Now consider the latter – the person who is working to overcome challenges they’ve taken upon themselves. I’ll give an example from my own life: my son. I watched him try and succeed in the popular video game Overwatch. He was six years old, playing with mostly teenagers and young adults. He had never played a game of that type before, but was determined to improve. He watched videos, talked about his strategies with me, and practice hard every day. He lost hundreds of matches of Overwatch, and sometimes lost very badly. There were some aspects of the game he did not enjoy – like having to place his character in certain less exciting positions, or patiently waiting for an enemy attack, or trying to improve his aim by doing drills. He occasionally got really frustrated, and turned off his console in disgust. He sometimes got bored, and forgot about the game for a week. But after 6 months of incredibly hard work, he achieved the “Diamond” level, which meant he had out-ranked 85% of the 35 million people (again, almost all adults and teenagers) who had purchased the game. Now his Overwatch-specific skills may or may not translate into a career someday, but that’s beside the point.
At the age of six he learned more about the process of achieving mastery than I did in the first 22 years of my life. He learned it by living it. He learned it because it meant something to him. He also eventually moved on past it, and rarely plays the game these days. The next time he encounters something that fires him up that way, he’ll have the confidence to know that he can go from a rank novice to a near expert if he applies himself.

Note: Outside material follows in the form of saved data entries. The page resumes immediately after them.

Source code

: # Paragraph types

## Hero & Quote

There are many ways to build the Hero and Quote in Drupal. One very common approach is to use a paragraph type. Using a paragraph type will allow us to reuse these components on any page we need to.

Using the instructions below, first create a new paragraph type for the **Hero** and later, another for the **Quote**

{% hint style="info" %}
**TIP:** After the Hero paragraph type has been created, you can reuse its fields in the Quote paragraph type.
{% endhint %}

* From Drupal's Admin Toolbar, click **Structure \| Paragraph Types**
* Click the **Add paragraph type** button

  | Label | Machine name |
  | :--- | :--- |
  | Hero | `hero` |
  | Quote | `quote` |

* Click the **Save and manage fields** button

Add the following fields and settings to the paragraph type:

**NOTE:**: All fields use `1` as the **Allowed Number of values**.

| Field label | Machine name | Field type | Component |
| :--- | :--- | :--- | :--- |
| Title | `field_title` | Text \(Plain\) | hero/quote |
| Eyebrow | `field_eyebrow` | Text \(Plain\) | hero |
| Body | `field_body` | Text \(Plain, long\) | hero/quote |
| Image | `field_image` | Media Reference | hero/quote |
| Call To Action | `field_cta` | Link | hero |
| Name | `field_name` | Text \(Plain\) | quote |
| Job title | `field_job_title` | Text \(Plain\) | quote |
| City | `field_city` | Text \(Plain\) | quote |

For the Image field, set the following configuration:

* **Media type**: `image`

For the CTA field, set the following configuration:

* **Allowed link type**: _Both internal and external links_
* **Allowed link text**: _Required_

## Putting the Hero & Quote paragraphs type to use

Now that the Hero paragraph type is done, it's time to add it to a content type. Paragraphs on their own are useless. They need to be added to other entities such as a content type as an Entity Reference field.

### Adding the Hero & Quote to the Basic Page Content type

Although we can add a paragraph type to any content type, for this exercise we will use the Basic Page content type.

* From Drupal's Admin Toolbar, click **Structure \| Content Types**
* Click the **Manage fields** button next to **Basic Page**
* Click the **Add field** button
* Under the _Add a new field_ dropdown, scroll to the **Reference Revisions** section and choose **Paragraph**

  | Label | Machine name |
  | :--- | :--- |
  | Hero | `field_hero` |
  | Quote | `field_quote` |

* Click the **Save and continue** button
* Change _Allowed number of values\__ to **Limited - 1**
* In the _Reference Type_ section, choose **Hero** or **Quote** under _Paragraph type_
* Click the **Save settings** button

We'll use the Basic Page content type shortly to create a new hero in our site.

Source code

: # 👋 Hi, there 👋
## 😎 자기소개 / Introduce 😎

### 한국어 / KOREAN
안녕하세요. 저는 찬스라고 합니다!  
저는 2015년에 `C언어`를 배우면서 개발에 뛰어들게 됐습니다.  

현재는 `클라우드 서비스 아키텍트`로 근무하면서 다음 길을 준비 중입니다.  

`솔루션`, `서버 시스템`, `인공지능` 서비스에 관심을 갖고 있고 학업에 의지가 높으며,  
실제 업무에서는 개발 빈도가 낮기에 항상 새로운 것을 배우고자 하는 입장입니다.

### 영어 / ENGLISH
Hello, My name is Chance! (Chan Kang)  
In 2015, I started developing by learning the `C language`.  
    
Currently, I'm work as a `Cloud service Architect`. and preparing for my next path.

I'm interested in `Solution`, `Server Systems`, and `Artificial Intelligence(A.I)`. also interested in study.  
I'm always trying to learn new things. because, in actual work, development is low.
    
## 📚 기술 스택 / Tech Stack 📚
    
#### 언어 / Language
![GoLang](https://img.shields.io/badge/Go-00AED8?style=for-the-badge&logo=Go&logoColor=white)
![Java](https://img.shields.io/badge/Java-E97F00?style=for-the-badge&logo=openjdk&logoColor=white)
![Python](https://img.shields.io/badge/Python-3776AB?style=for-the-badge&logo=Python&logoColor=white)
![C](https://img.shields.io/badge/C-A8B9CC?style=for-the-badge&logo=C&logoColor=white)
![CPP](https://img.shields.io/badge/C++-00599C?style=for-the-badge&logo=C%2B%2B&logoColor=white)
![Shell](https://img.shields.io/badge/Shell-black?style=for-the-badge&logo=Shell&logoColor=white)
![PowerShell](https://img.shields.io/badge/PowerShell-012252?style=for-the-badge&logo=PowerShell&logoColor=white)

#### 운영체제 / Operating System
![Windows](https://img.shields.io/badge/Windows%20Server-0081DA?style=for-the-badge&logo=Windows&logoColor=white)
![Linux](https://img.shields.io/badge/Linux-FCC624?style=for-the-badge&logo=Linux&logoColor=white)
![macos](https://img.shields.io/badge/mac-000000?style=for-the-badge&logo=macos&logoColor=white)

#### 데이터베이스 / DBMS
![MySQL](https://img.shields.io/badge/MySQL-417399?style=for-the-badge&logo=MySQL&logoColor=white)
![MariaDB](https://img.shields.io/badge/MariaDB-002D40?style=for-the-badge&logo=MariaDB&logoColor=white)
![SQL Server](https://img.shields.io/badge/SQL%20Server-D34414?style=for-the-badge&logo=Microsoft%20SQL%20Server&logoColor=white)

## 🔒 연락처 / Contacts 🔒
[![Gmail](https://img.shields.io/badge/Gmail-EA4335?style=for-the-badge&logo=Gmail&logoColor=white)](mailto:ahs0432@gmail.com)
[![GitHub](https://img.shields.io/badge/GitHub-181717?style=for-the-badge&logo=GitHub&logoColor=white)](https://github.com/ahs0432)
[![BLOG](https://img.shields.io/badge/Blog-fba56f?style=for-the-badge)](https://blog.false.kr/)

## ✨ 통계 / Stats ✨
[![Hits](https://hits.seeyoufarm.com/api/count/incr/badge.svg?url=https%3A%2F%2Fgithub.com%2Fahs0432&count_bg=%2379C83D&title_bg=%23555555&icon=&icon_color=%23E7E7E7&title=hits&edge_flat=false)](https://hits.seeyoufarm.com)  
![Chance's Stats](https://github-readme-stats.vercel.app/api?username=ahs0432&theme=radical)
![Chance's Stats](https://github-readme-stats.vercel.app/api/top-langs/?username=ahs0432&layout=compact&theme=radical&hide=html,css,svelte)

Maybe that will be writing, maybe it will be math, and maybe it will be another video game. Who knows? What I DO know is that the market is looking for people who can achieve mastery of things.
In the modern world one can make a living doing almost anything as long as one is willing to put the work in to master it. If we give our kids freedom, chances are good they won’t pursue mastery in the same things we did. This is a very good thing!
Raising autonomous children means giving them the strength to stand firm against societal expectations and pursue the life they would pick for themselves. I also know that happiness often means listening to one’s internal voice, and walking away from things that aren’t fulfilling for us. I delight in giving my children the opportunity to push through hard times when they are motivated to, and to walk away from things where that motivation isn’t present. And if they need to send me their emails for a proofread later in life, I’ll consider that a price worth paying.